Dans leur entendement, le "Consensus de Washington" n’a pas pour objectif le développement économique des pays pauvres. Mais plutôt la constitution d’un marché mondial. Il s’agit alors du "terrain de jeu favori d’un capitalisme financier tout puissant".

Des dégâts occasionnés par cette politique dans les pays pauvres, notamment en Afrique, on retient : les inégalités qui ont fortement progressé, cependant que régressaient les protections sociales, l’éducation et même l’espérance de vie. En mettant en application les mesures préconisées par la "Banque mondiale", plusieurs de nos pays ont adopté et mis en oeuvre des restrictions budgétaires. Les effets dans ce cas sont immédiats : récession, développement futur compromis à cause principalement de la réduction des dépenses de santé et d’éducation.

Lorsque dans les années 1990, les critiques se sont intensifiées et multipliées, le "Consensus de Washington" s’est mué en "Bonne gouvernance". Toutefois, le fond néolibéral est démeuré le même, assujettissant tout au marché, et remettant en cause les services publics et la protection sociale.

En cherchant à créer une Banque du Sud, le mouvement altermondialiste cherche donc à prendre à contrepied la mondialisation néolibérale. Mais quelle qu’elle soit, la future Banque du Sud devra se départir de certaines habitudes et observer un minimum de principes et d’éthique.
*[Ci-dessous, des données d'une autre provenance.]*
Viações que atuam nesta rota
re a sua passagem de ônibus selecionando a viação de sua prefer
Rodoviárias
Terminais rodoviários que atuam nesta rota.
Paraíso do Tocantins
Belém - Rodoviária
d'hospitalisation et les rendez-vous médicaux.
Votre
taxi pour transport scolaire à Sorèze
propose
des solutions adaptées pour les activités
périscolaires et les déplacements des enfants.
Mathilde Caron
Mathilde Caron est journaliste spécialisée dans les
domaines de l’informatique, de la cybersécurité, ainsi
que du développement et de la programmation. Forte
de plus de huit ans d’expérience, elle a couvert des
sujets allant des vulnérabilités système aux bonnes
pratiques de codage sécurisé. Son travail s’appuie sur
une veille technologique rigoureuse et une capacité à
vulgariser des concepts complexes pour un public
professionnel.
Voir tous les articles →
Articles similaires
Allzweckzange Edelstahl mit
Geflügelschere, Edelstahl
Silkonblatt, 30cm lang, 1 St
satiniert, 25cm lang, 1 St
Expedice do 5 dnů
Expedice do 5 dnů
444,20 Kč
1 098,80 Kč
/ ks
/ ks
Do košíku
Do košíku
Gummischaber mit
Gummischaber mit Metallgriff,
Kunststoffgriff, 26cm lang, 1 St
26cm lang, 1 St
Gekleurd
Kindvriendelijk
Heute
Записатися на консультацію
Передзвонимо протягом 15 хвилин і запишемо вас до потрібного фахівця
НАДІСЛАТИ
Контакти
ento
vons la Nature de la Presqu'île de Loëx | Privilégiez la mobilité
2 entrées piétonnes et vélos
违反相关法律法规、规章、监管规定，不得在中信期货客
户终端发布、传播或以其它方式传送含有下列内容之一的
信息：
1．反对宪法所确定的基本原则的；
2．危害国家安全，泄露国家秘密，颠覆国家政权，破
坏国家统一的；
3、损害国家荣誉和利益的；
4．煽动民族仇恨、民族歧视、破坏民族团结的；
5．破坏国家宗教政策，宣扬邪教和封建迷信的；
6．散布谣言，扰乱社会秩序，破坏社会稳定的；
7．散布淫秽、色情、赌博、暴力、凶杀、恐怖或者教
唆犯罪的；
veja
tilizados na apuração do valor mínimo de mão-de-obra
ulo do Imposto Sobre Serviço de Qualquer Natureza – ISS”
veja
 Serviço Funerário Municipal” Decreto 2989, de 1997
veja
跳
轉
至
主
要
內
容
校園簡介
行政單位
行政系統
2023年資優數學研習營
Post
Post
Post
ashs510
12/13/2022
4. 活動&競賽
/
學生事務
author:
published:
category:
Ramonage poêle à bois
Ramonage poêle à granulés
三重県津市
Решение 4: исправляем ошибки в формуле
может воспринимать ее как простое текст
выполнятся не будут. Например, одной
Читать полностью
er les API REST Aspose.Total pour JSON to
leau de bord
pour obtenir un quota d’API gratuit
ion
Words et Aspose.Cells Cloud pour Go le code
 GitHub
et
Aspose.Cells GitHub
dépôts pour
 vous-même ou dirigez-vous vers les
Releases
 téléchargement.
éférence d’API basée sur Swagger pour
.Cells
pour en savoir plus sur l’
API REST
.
Une banque qui fonctionne de manière rigoureuse, après adoption de règles de principes claires, spécifiques et agissant dans la transparence, sans intrusion politicienne.

Une Banque du Sud, pourquoi pas ? L’expérience vaut la peine d’être tentée car il existe de réelles compétences dans les pays du Sud. Mais nos pays ont surtout besoin d’une banque flexible dans sa gestion, accessible aux plus démunis, à des taux acceptables, et qui dispose de garanties certaines. Il est souhaitable que la future banque soit suffisamment décentralisée, qu’elle favorise la micro-finance pour un développement endogène optimal.

Et dans le respect de sa propre logique, la Banque du Sud devrait pouvoir contribuer à jeter les bases d’une future OMC du Sud.